* What is needed
Return the text of each page in the listing below line for line, without alteration, and omit the pictures from your answer.

* Given data

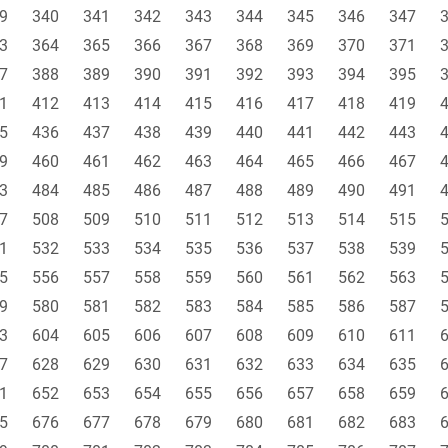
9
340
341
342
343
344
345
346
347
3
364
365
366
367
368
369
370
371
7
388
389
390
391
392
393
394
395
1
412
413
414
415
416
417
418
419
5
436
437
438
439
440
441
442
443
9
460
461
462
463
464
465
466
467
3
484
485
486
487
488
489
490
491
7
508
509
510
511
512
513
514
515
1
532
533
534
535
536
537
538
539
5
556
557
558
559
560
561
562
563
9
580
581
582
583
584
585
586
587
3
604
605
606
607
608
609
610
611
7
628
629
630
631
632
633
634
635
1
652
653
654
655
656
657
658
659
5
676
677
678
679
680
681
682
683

* Result of the task
9
340
341
342
343
344
345
346
347
3
364
365
366
367
368
369
370
371
7
388
389
390
391
392
393
394
395
1
412
413
414
415
416
417
418
419
5
436
437
438
439
440
441
442
443
9
460
461
462
463
464
465
466
467
3
484
485
486
487
488
489
490
491
7
508
509
510
511
512
513
514
515
1
532
533
534
535
536
537
538
539
5
556
557
558
559
560
561
562
563
9
580
581
582
583
584
585
586
587
3
604
605
606
607
608
609
610
611
7
628
629
630
631
632
633
634
635
1
652
653
654
655
656
657
658
659
5
676
677
678
679
680
681
682
683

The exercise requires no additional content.